With our Smart NIC, the GPU offloads its data to the NIC and immediately moves on to other tasks, eliminating costly idle time. By reducing the 70% wait time typically experienced in synchronous setups, the Smart NIC frees up GPU resources, ensures GPUs are utilized more effectively, thereby significantly boosting ROI, reducing the total cost of ownership (TCO) and improving system performance and efficiency. This combination of advanced protocol offloading, and seamless integration is a distinctive feature of BXIv3, offering a level of efficiency and performance that is unmatched in the market.
Additionally, BXIv3 embeds the protocol directly into the NIC hardware, making it a plug-and-play solution. Applications run seamlessly without requiring changes, yet the performance is automatically enhanced. The Smart NIC also provides advanced congestion management, preventing network bottlenecks and ensuring higher throughput and lower latency, which leads to faster execution of applications.

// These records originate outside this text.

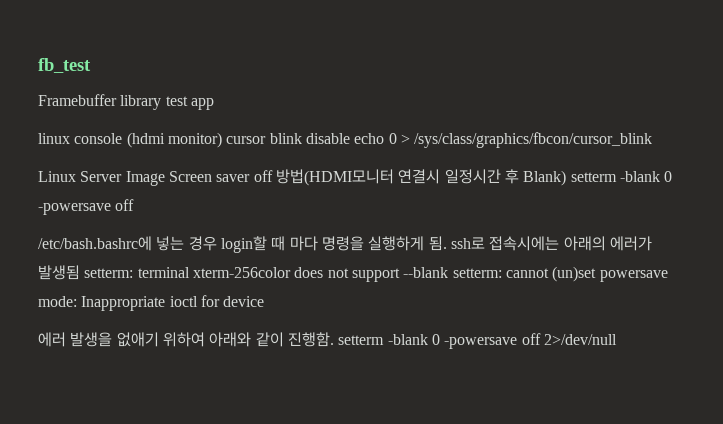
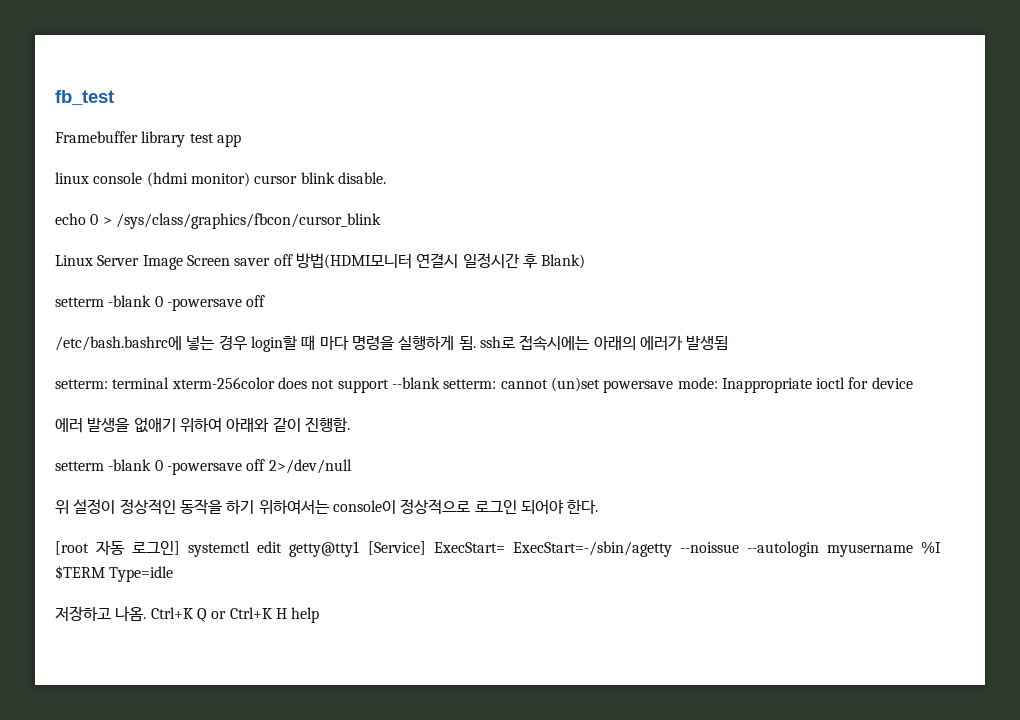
[305,133,350,144] disable -> [337,172,386,184] disable. //
(567, 178) none -> (586, 261) //
(80, 272) none -> (729, 342) //
(334, 339) none -> (350, 424) //
(617, 339) none -> [55,499,599,515] [55,541,942,557] [55,565,174,582] [55,606,320,623] // 위 설정이 정상적인 동작을 하기 위하여서는 console이 정상적으로 로그인 되어야 한다. // [root 자동 로그인] systemctl edit getty@tty1 [Service] ExecStart= ExecStart=-/sbin/agetty --noissue --autologin myusername %I $TERM Type=idle // 저장하고 나옴. Ctrl+K Q or Ctrl+K H help

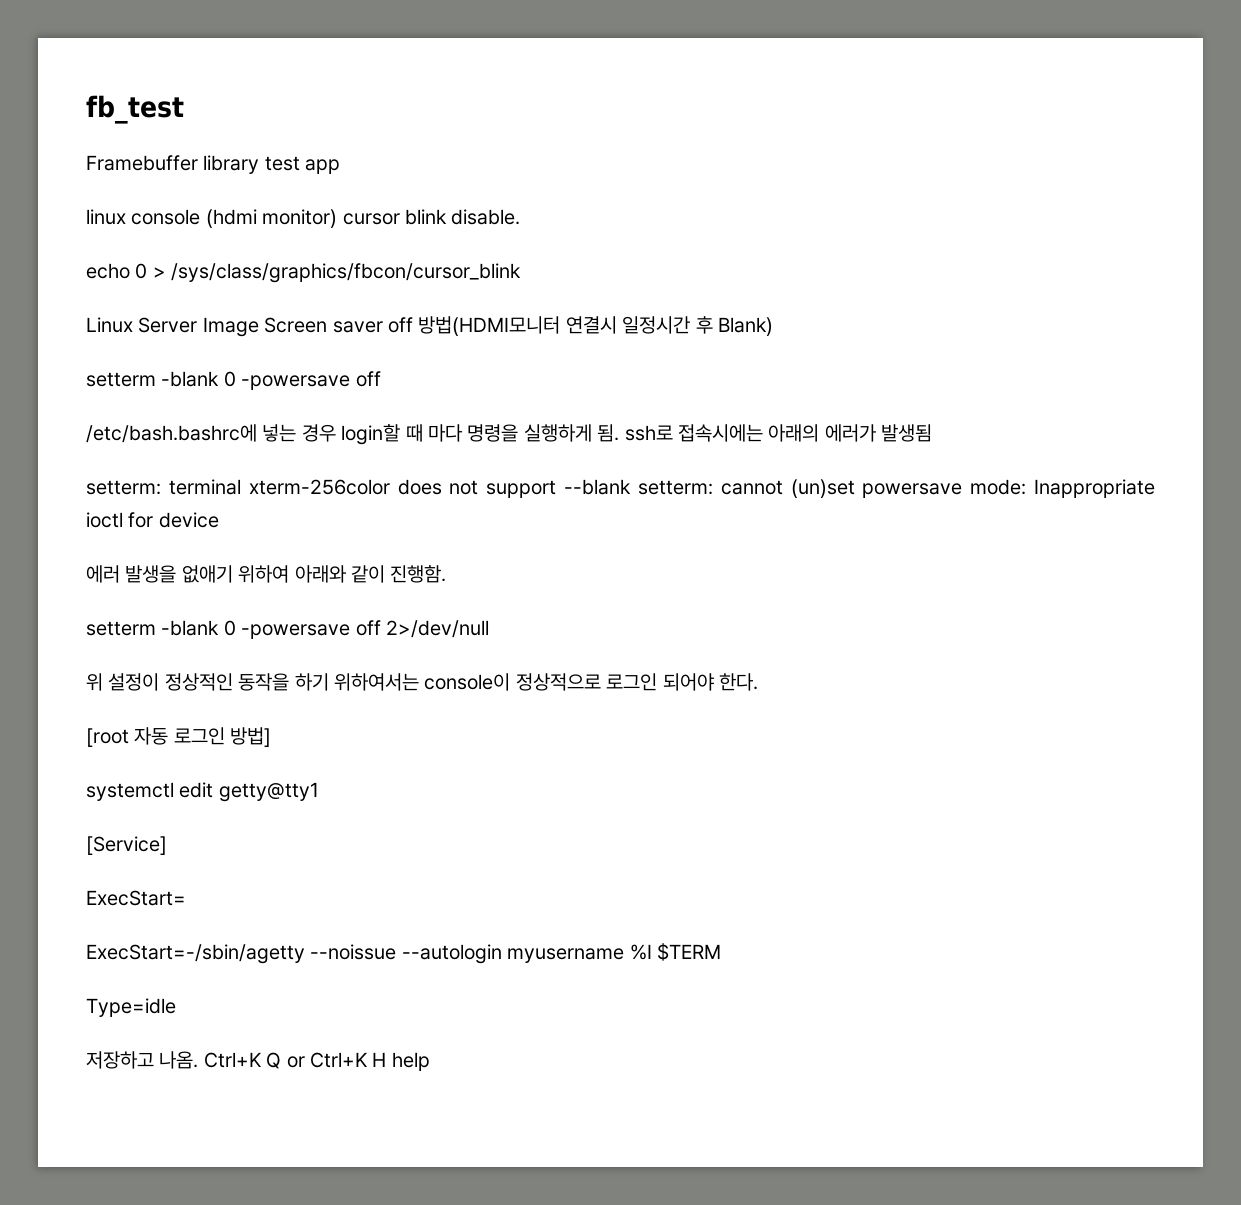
[132,541,181,555] 로그인] -> [173,727,272,747] 로그인 방법] //
(360, 549) none -> (319, 792) //
(426, 548) none -> (167, 845) //
(505, 547) none -> (186, 898) //
(105, 572) none -> (721, 952) //

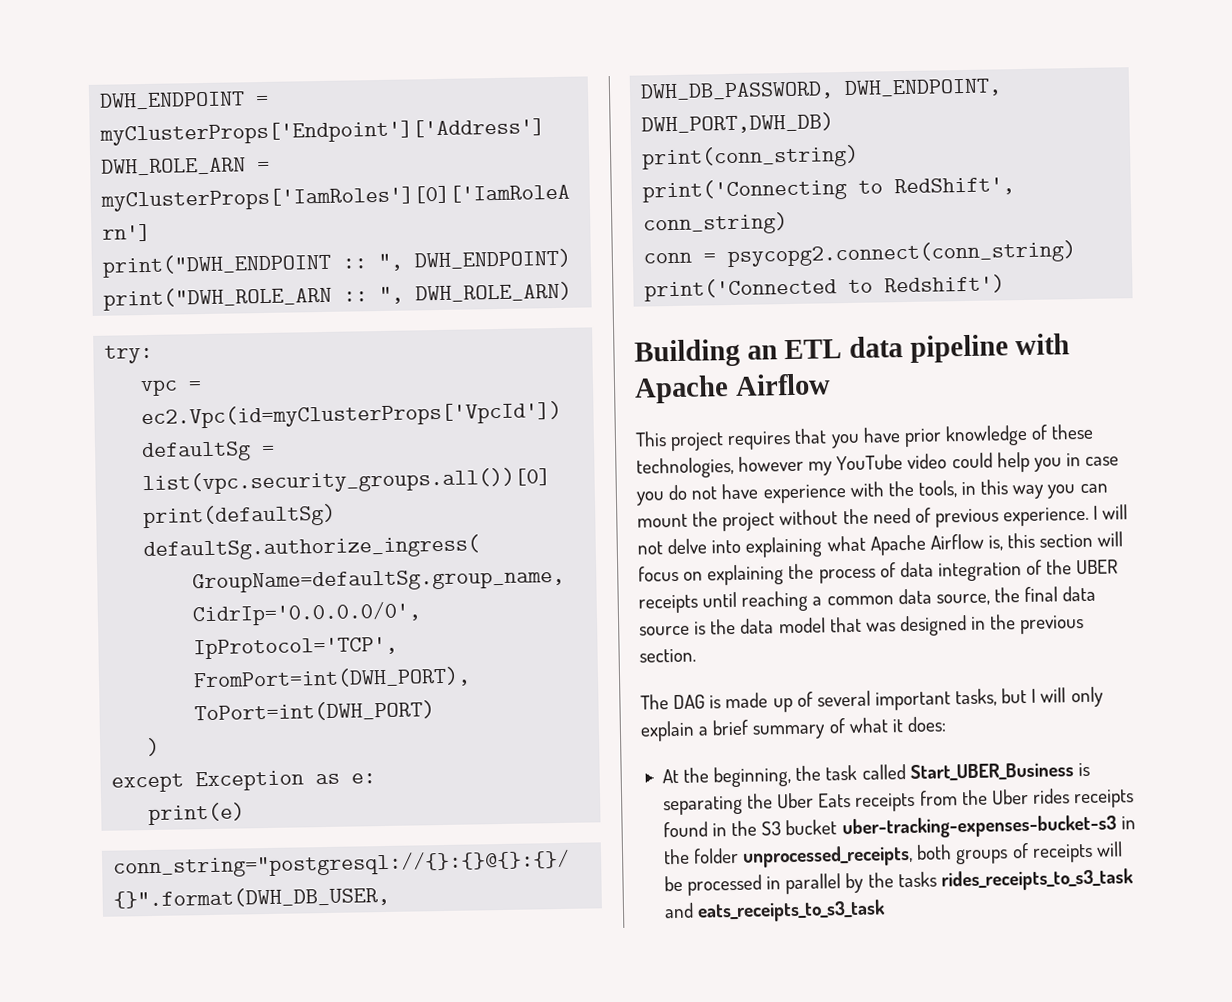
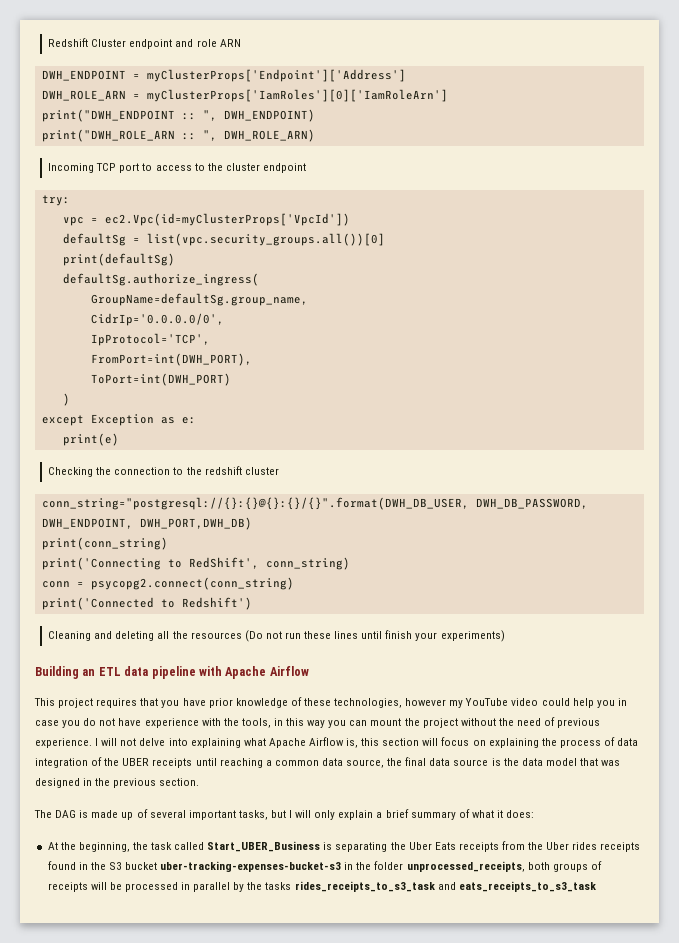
(99, 100) none -> [48,38,241,49] Redshift Cluster endpoint and role ARN //
(573, 292) none -> [48,163,306,173] // Incoming TCP port to access to the cluster endpoint
(246, 814) none -> [48,466,279,477] // Checking the connection to the redshift cluster
(1006, 284) none -> [48,630,505,642] // Cleaning and deleting all the resources (Do not run these lines until finish your experiments)

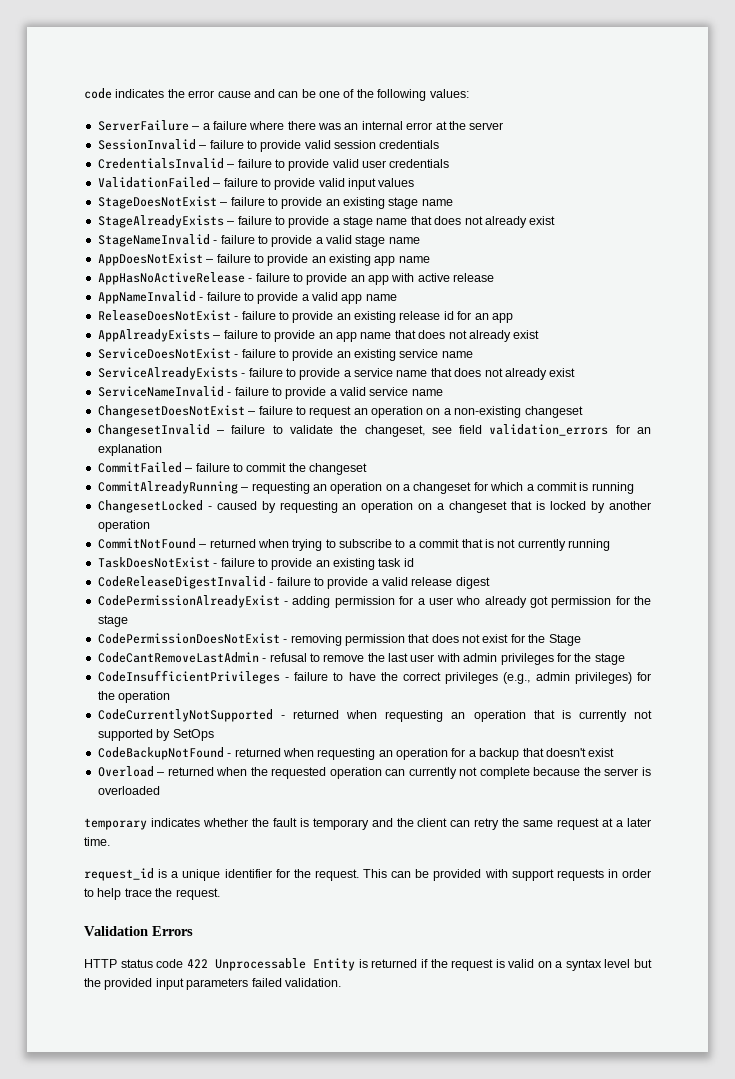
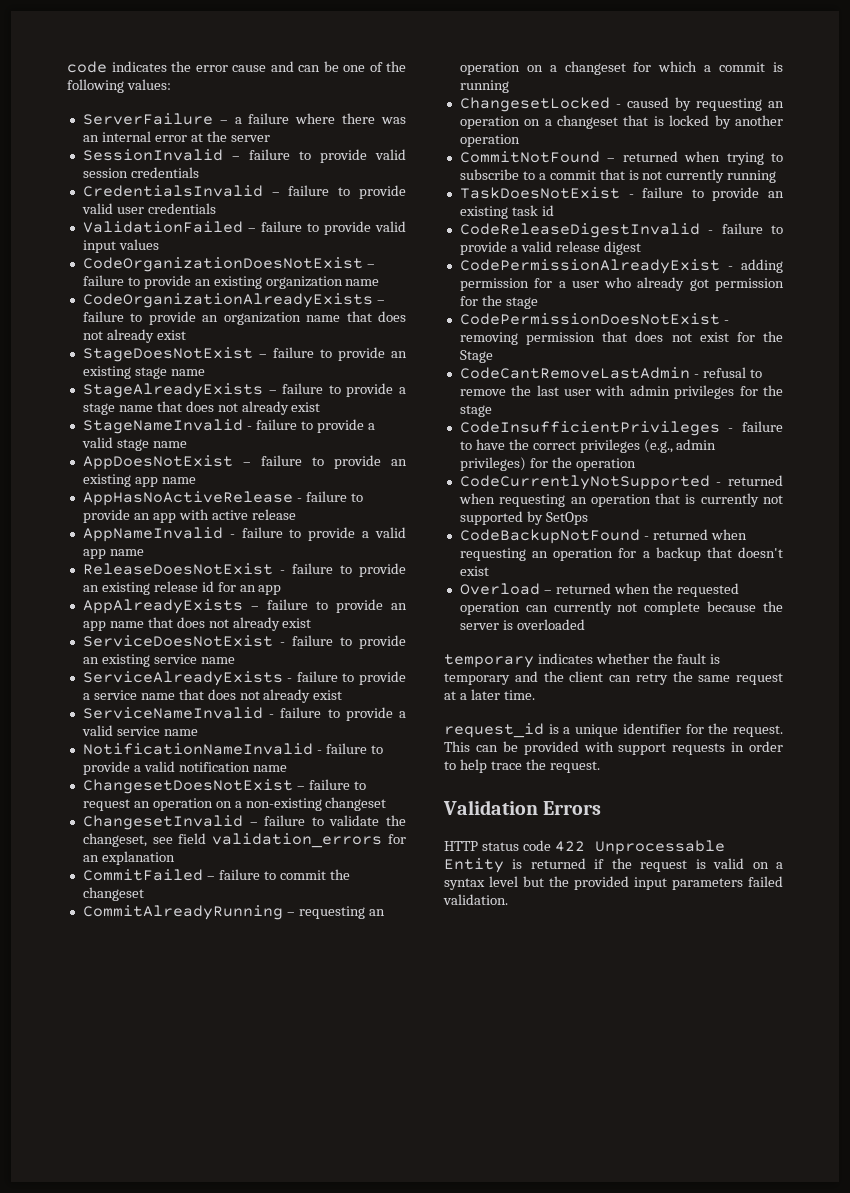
(415, 182) none -> [82,257,375,272] [82,275,380,289] [82,293,385,308] [82,311,407,325] [82,329,186,343] // CodeOrganizationDoesNotExist – failure to provide an existing organization name // CodeOrganizationAlreadyExists – failure to provide an organization name that does not already exist
(443, 392) none -> [82,743,383,755] [82,761,287,775] // NotificationNameInvalid - failure to provide a valid notification name

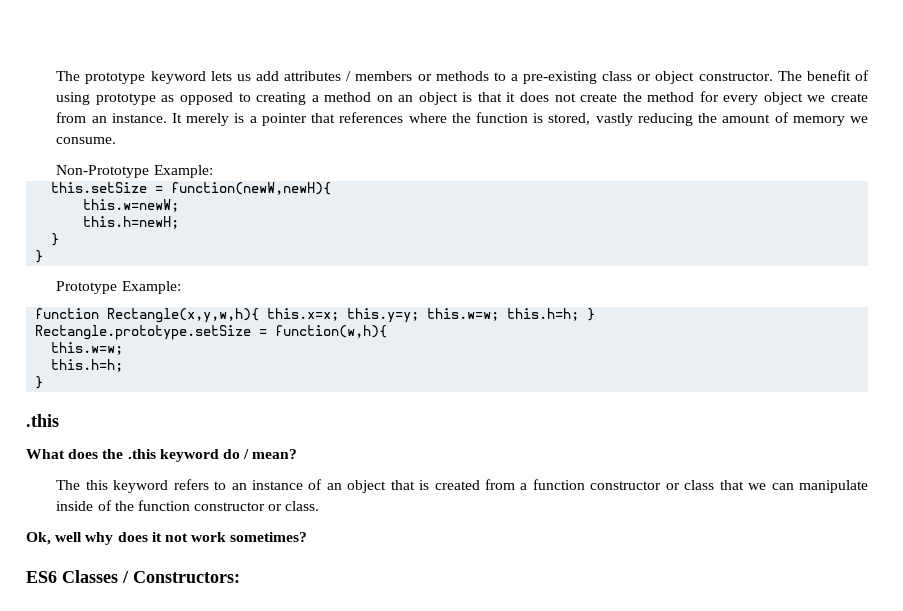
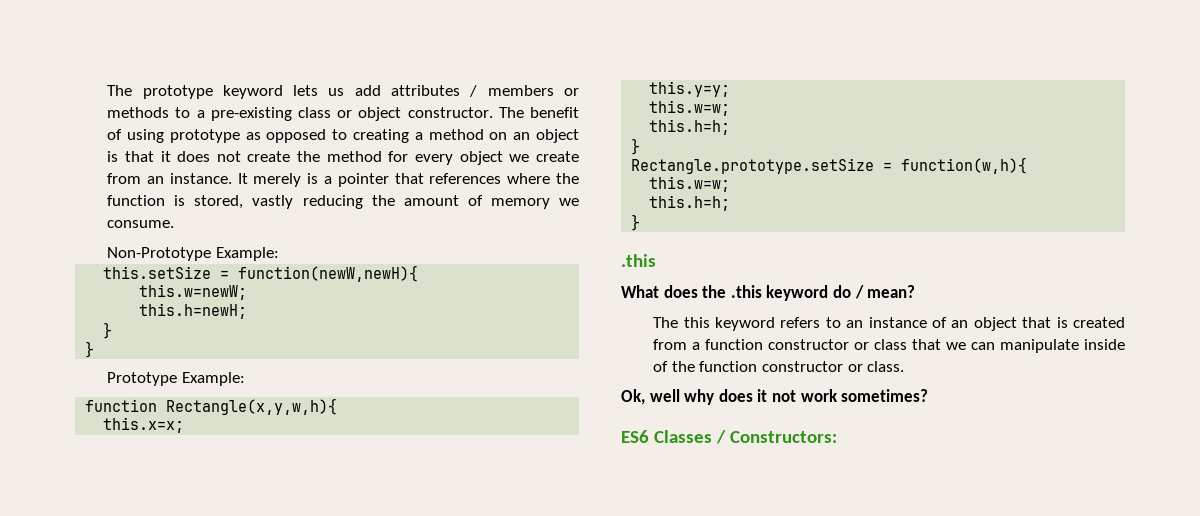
(260, 315) none -> (338, 406) //
(340, 314) none -> (185, 425) //
[427,308,580,321] this.w=w; this.h=h; -> [649,100,731,116] [649,119,731,135] // this.w=w; // this.h=h; //

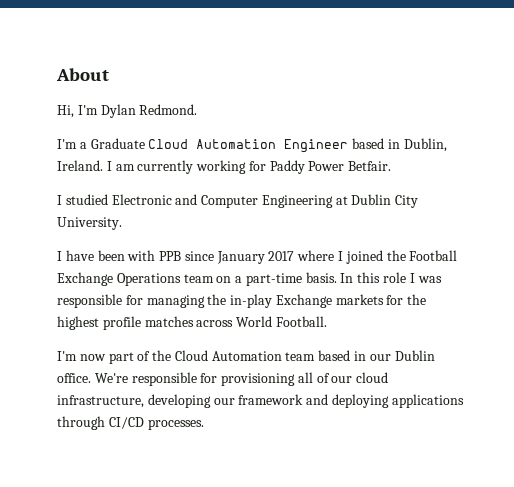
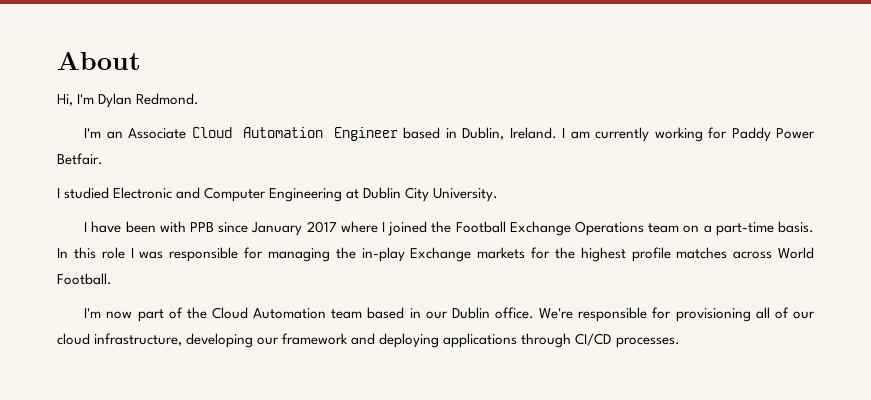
[79,138,145,149] a Graduate -> [106,128,187,139] an Associate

What Makes BXI v3 Truly Unique?
In addition to our unique Smart NIC, BXIv3 provides several additional advanced features designed to enhance performance by reducing system overhead and streamlining data processing. For starters, BXIv3 offers transparent virtual-to-physical address translation, allowing applications to directly post requests to the SmartNIC using virtual addresses without the need for system calls. This kernel bypass solution eliminates the need for memory registration and pinning, giving the kernel more flexibility to optimize memory allocation without interrupting the process. This improves efficiency by enabling seamless memory management while maintaining high performance.
BXIv3 also enables registration of up to 32 million potential reception buffers, which the SmartNIC selects using matching keys based on message attributes. By offloading buffer matching to the SmartNIC, CPU resources are freed for computational tasks, reducing the need for CPU intervention in message processing and improving overall system efficiency. BXIv3 also allows the registration of algorithms to be executed upon message reception, enabling the NIC to handle complex collective operations, including mathematical atomics. By offloading these tasks to the NIC, execution steps can be performed closer to the network, reducing overall execution time and further minimizing CPU involvement. This leads to faster processing of collective operations and more efficient network communications.
Conclusion
As technological demands continue to grow and evolve, we are uniquely positioned to meet these challenges. As one of only four companies worldwide capable of delivering high-speed, low-latency networks—and the sole European provider—we stand apart. Our role as the only non-American founding member of the UEC further strengthens our ability to offer sovereign technology solutions, ensuring that we remain at the forefront of the industry. In addition to our work with the UEC, we are partnering with like-minded industry leaders, such as AMD, to drive innovation and shape the future of AI and high-performance computing.
Author: Eric Eppe, Group VP HPC/AI/Quantum Portfolio and Strategy
Eric Eppe started his career with Alcatel as a CAE System Engineer, then moved to Intergraph as a consultant. He was with SGI for almost 10 years, with Product and business ownership for storage product lines. After starting and managing two companies in the trading business he joined Atos in 2015 as Director of Storage and Data Management for HPC. In 2021 he has been appointed as Global Head of the Quantum Computing Business Unit. In his role at Atos, Eric has spearheaded the inception of BullSequana XH2000 and XH3000 Supercomputers, Software Suites and BXI High Speed Interconnect. He continues to serve as Corporate VP Portfolio and Strategy for HPC, AI, Quantum at Eviden, an Atos business. He is the EVIDEN Board Member at the Ultra Ethernet Consortium and the UEC Secretary.